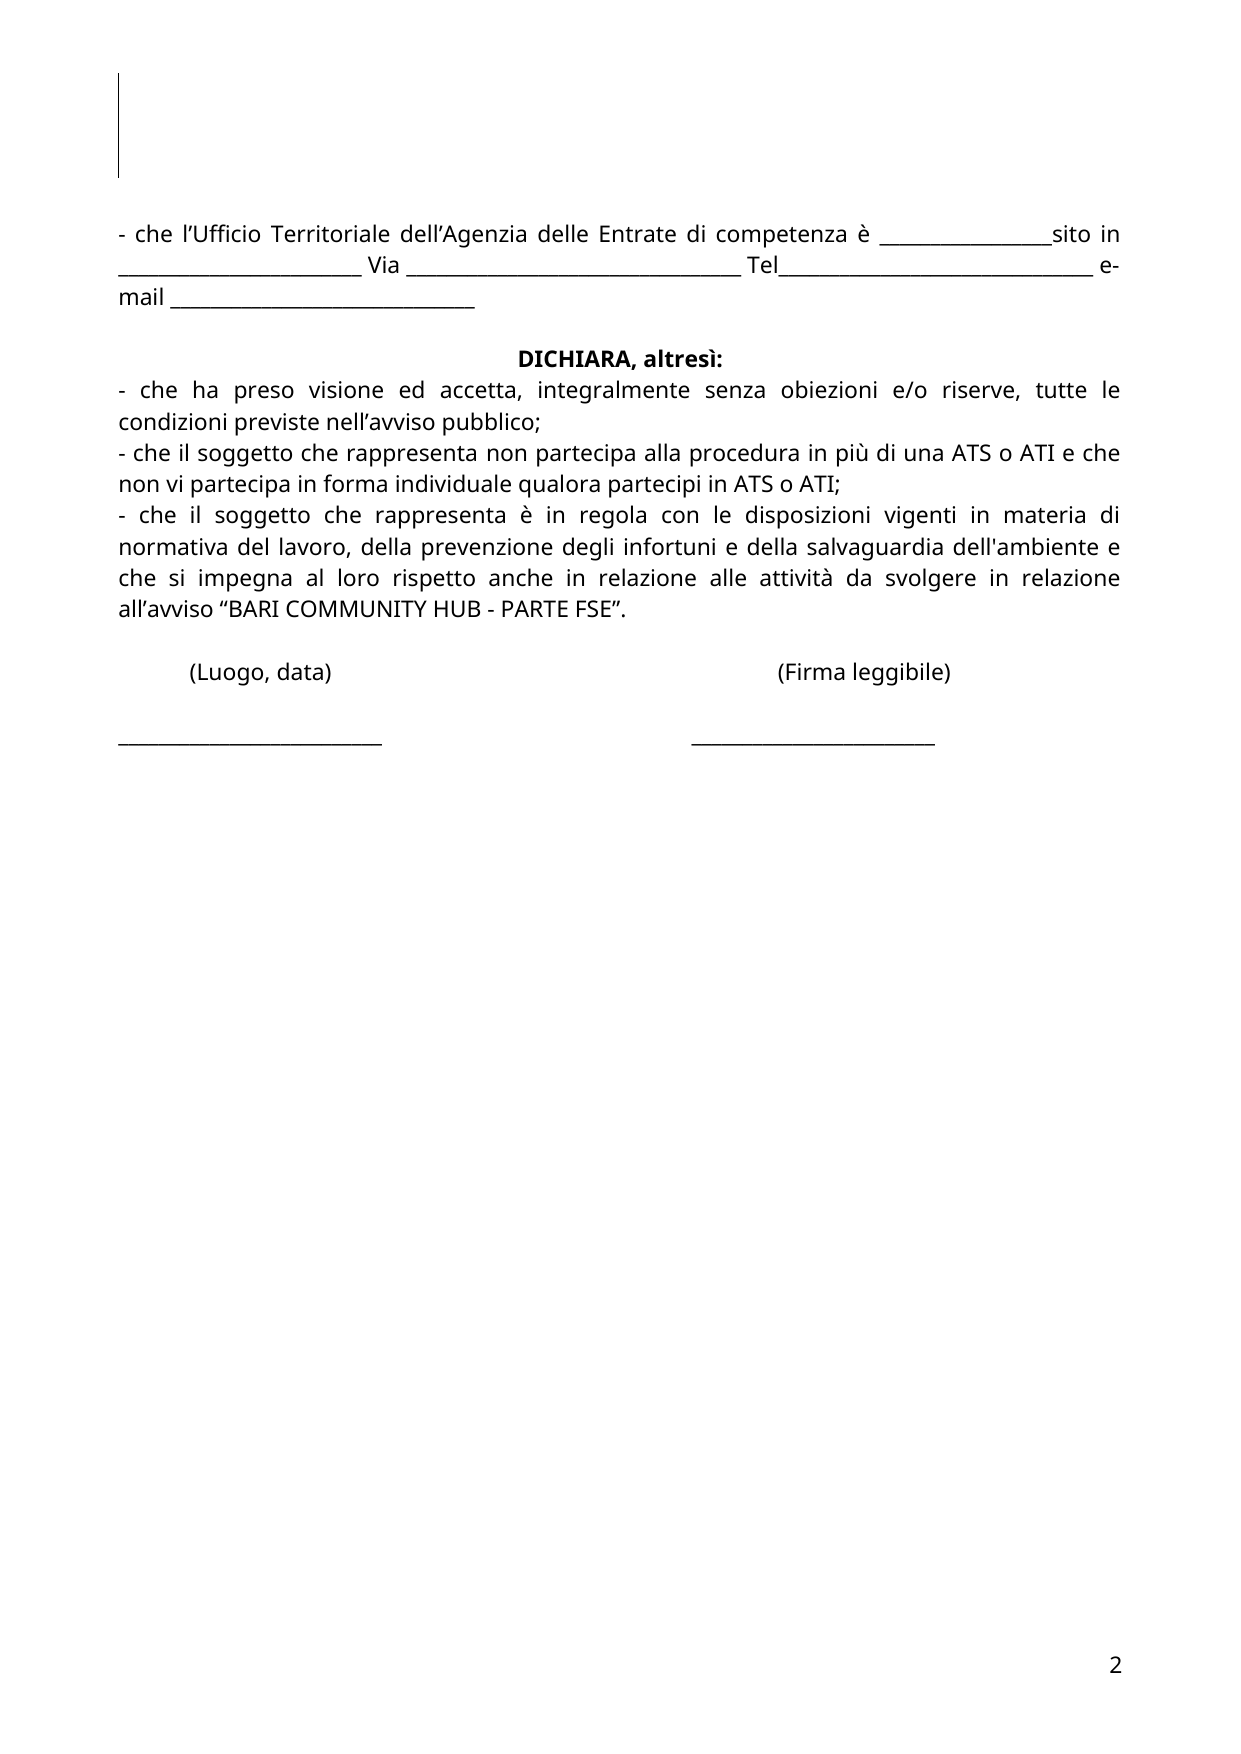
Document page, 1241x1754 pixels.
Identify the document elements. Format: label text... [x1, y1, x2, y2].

text - che il soggetto che rappresenta non partecipa alla procedura in più di una ATS o ATI e che non vi partecipa in forma individuale qualora partecipi in ATS o ATI; [118, 437, 1122, 499]
text DICHIARA, altresì: [118, 343, 1122, 374]
text - che il soggetto che rappresenta è in regola con le disposizioni vigenti in materia di normativa del lavoro, della prevenzione degli infortuni e della salvaguardia dell'ambiente e che si impegna al loro rispetto anche in relazione alle attività da svolgere in relazione all’avviso “BARI COMMUNITY HUB - PARTE FSE”. [118, 499, 1122, 624]
text (Luogo, data) (Firma leggibile) [118, 655, 1122, 687]
text __________________________ ________________________ [118, 718, 1122, 749]
text - che ha preso visione ed accetta, integralmente senza obiezioni e/o riserve, tutte le condizioni previste nell’avviso pubblico; [118, 374, 1122, 437]
text - che l’Ufficio Territoriale dell’Agenzia delle Entrate di competenza è _________________sito in ________________________ Via _________________________________ Tel_______________________________ e-mail ______________________________ [118, 218, 1122, 312]
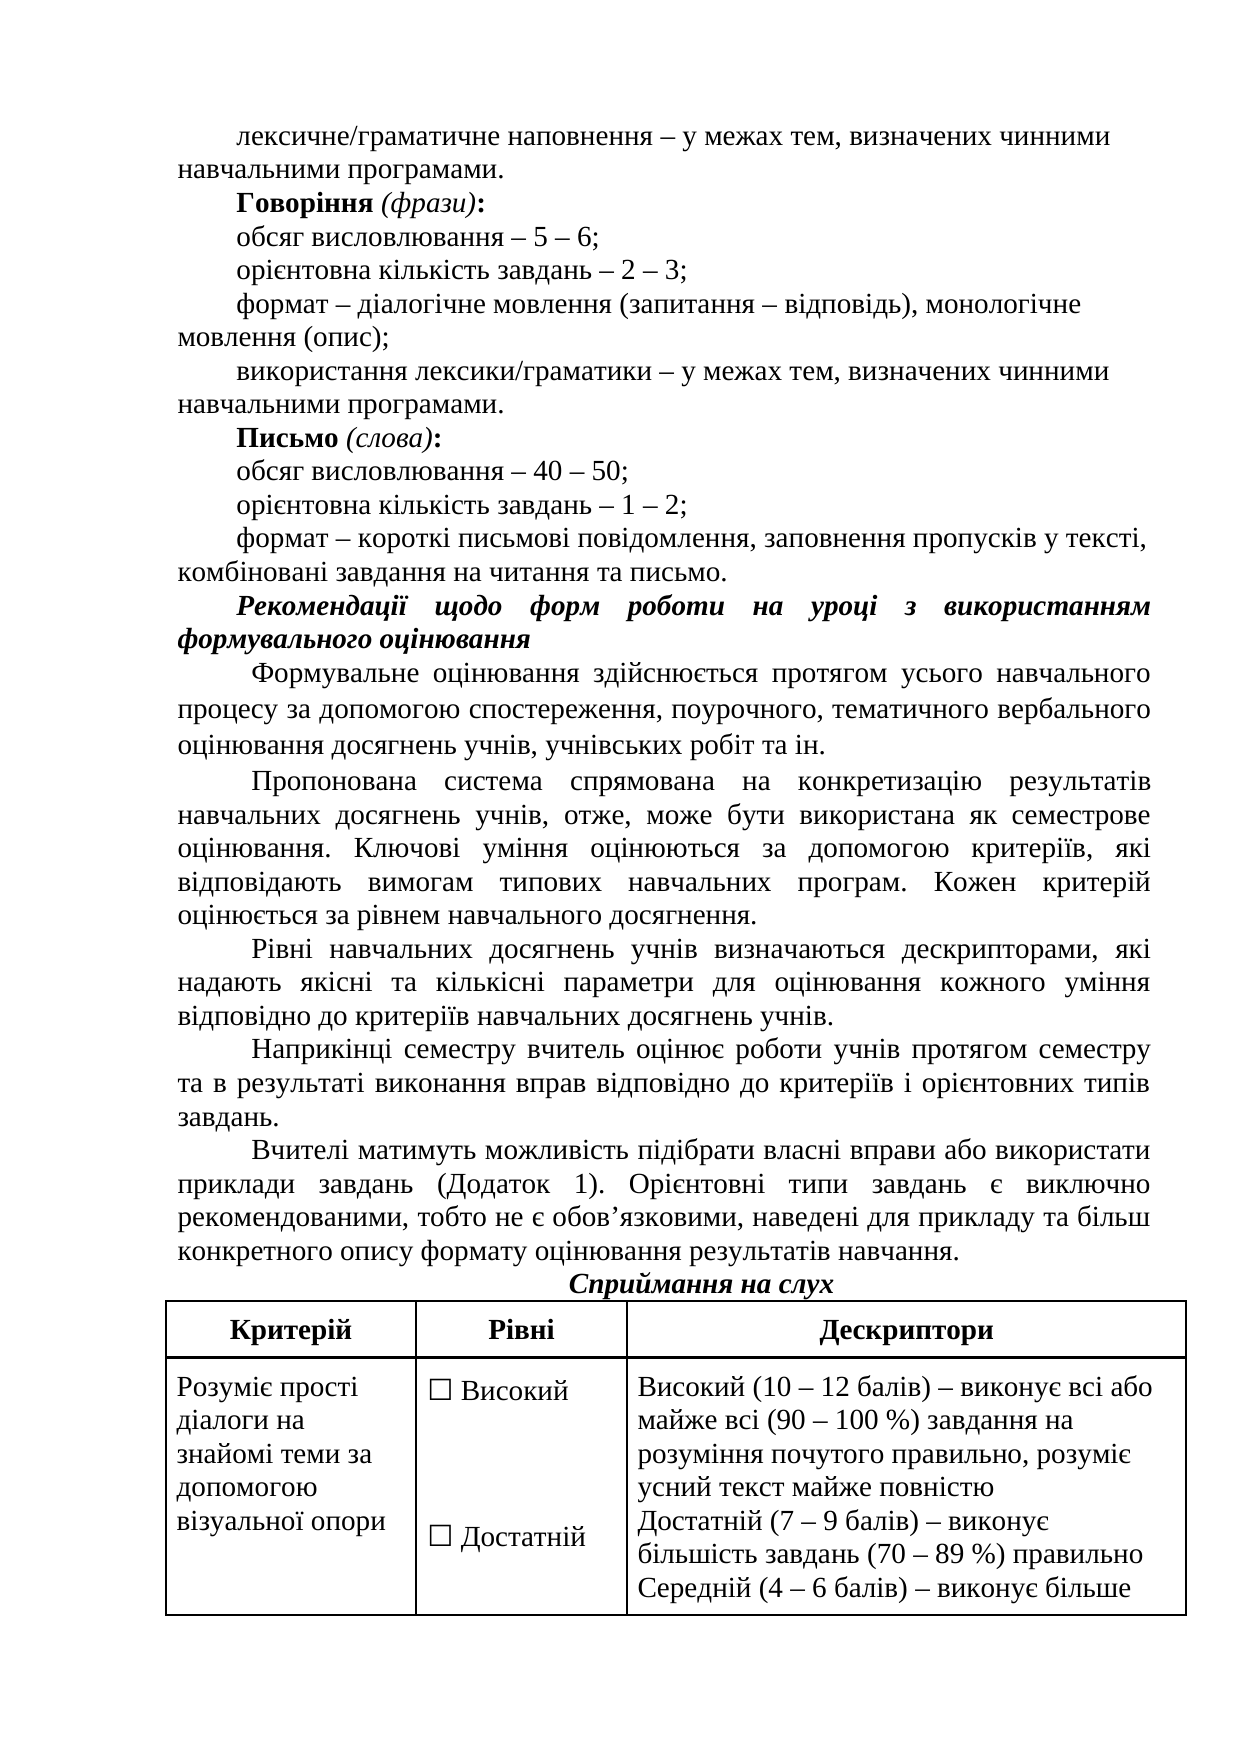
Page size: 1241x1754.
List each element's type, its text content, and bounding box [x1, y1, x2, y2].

text орієнтовна кількість завдань – 2 – 3; [177, 252, 1152, 286]
text Формувальне оцінювання здійснюється протягом усього навчального процесу за допомогою спостереження, поурочного, тематичного вербального оцінювання досягнень учнів, учнівських робіт та ін. [177, 655, 1152, 761]
text використання лексики/граматики – у межах тем, визначених чинними навчальними програмами. [177, 353, 1152, 420]
text Говоріння (фрази): [177, 185, 1152, 219]
text формат – короткі письмові повідомлення, заповнення пропусків у тексті, комбіновані завдання на читання та письмо. [177, 521, 1152, 588]
table_header Критерій [167, 1302, 415, 1356]
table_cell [417, 1359, 626, 1614]
text Пропонована система спрямована на конкретизацію результатів навчальних досягнень учнів, отже, може бути використана як семестрове оцінювання. Ключові уміння оцінюються за допомогою критеріїв, які відповідають вимогам типових навчальних програм. Кожен критерій оцінюється за рівнем навчального досягнення. [177, 763, 1152, 931]
text Письмо (слова): [177, 420, 1152, 453]
table_header Рівні [417, 1302, 626, 1356]
text Рекомендації щодо форм роботи на уроці з використанням формувального оцінювання [177, 588, 1152, 655]
text обсяг висловлювання – 40 – 50; [177, 453, 1152, 487]
text формат – діалогічне мовлення (запитання – відповідь), монологічне мовлення (опис); [177, 286, 1152, 353]
table_header Дескриптори [628, 1302, 1185, 1356]
text орієнтовна кількість завдань – 1 – 2; [177, 487, 1152, 521]
text Вчителі матимуть можливість підібрати власні вправи або використати приклади завдань (Додаток 1). Орієнтовні типи завдань є виключно рекомендованими, тобто не є обов’язковими, наведені для прикладу та більш конкретного опису формату оцінювання результатів навчання. [177, 1132, 1152, 1266]
text Наприкінці семестру вчитель оцінює роботи учнів протягом семестру та в результаті виконання вправ відповідно до критеріїв і орієнтовних типів завдань. [177, 1032, 1152, 1132]
text лексичне/граматичне наповнення – у межах тем, визначених чинними навчальними програмами. [177, 118, 1152, 185]
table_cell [628, 1359, 1185, 1614]
text Сприймання на слух [177, 1266, 1152, 1300]
text обсяг висловлювання – 5 – 6; [177, 219, 1152, 252]
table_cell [167, 1359, 415, 1614]
text Рівні навчальних досягнень учнів визначаються дескрипторами, які надають якісні та кількісні параметри для оцінювання кожного уміння відповідно до критеріїв навчальних досягнень учнів. [177, 931, 1152, 1032]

EXERCISE: Output the data exactly. Leave every picture out.

TASK RESPONSE:
Document page, 1241x1754 pixels.
Identify the document elements. Format: label text... [x1, y1, x2, y2].

text - che il soggetto che rappresenta non partecipa alla procedura in più di una ATS o ATI e che non vi partecipa in forma individuale qualora partecipi in ATS o ATI; [118, 437, 1122, 499]
text DICHIARA, altresì: [118, 343, 1122, 374]
text - che il soggetto che rappresenta è in regola con le disposizioni vigenti in materia di normativa del lavoro, della prevenzione degli infortuni e della salvaguardia dell'ambiente e che si impegna al loro rispetto anche in relazione alle attività da svolgere in relazione all’avviso “BARI COMMUNITY HUB - PARTE FSE”. [118, 499, 1122, 624]
text (Luogo, data) (Firma leggibile) [118, 655, 1122, 687]
text __________________________ ________________________ [118, 718, 1122, 749]
text - che ha preso visione ed accetta, integralmente senza obiezioni e/o riserve, tutte le condizioni previste nell’avviso pubblico; [118, 374, 1122, 437]
text - che l’Ufficio Territoriale dell’Agenzia delle Entrate di competenza è _________________sito in ________________________ Via _________________________________ Tel_______________________________ e-mail ______________________________ [118, 218, 1122, 312]
Page size: 1241x1754.
List each element's type, its text content, and bounding box [x1, y1, x2, y2].

text орієнтовна кількість завдань – 2 – 3; [177, 252, 1152, 286]
text Формувальне оцінювання здійснюється протягом усього навчального процесу за допомогою спостереження, поурочного, тематичного вербального оцінювання досягнень учнів, учнівських робіт та ін. [177, 655, 1152, 761]
text використання лексики/граматики – у межах тем, визначених чинними навчальними програмами. [177, 353, 1152, 420]
text Говоріння (фрази): [177, 185, 1152, 219]
text формат – короткі письмові повідомлення, заповнення пропусків у тексті, комбіновані завдання на читання та письмо. [177, 521, 1152, 588]
table_header Критерій [167, 1302, 415, 1356]
table_cell [417, 1359, 626, 1614]
text Пропонована система спрямована на конкретизацію результатів навчальних досягнень учнів, отже, може бути використана як семестрове оцінювання. Ключові уміння оцінюються за допомогою критеріїв, які відповідають вимогам типових навчальних програм. Кожен критерій оцінюється за рівнем навчального досягнення. [177, 763, 1152, 931]
text Письмо (слова): [177, 420, 1152, 453]
table_header Рівні [417, 1302, 626, 1356]
text Рекомендації щодо форм роботи на уроці з використанням формувального оцінювання [177, 588, 1152, 655]
text обсяг висловлювання – 40 – 50; [177, 453, 1152, 487]
text формат – діалогічне мовлення (запитання – відповідь), монологічне мовлення (опис); [177, 286, 1152, 353]
table_header Дескриптори [628, 1302, 1185, 1356]
text орієнтовна кількість завдань – 1 – 2; [177, 487, 1152, 521]
text Вчителі матимуть можливість підібрати власні вправи або використати приклади завдань (Додаток 1). Орієнтовні типи завдань є виключно рекомендованими, тобто не є обов’язковими, наведені для прикладу та більш конкретного опису формату оцінювання результатів навчання. [177, 1132, 1152, 1266]
text Наприкінці семестру вчитель оцінює роботи учнів протягом семестру та в результаті виконання вправ відповідно до критеріїв і орієнтовних типів завдань. [177, 1032, 1152, 1132]
text лексичне/граматичне наповнення – у межах тем, визначених чинними навчальними програмами. [177, 118, 1152, 185]
table_cell [628, 1359, 1185, 1614]
text Сприймання на слух [177, 1266, 1152, 1300]
text обсяг висловлювання – 5 – 6; [177, 219, 1152, 252]
table_cell [167, 1359, 415, 1614]
text Рівні навчальних досягнень учнів визначаються дескрипторами, які надають якісні та кількісні параметри для оцінювання кожного уміння відповідно до критеріїв навчальних досягнень учнів. [177, 931, 1152, 1032]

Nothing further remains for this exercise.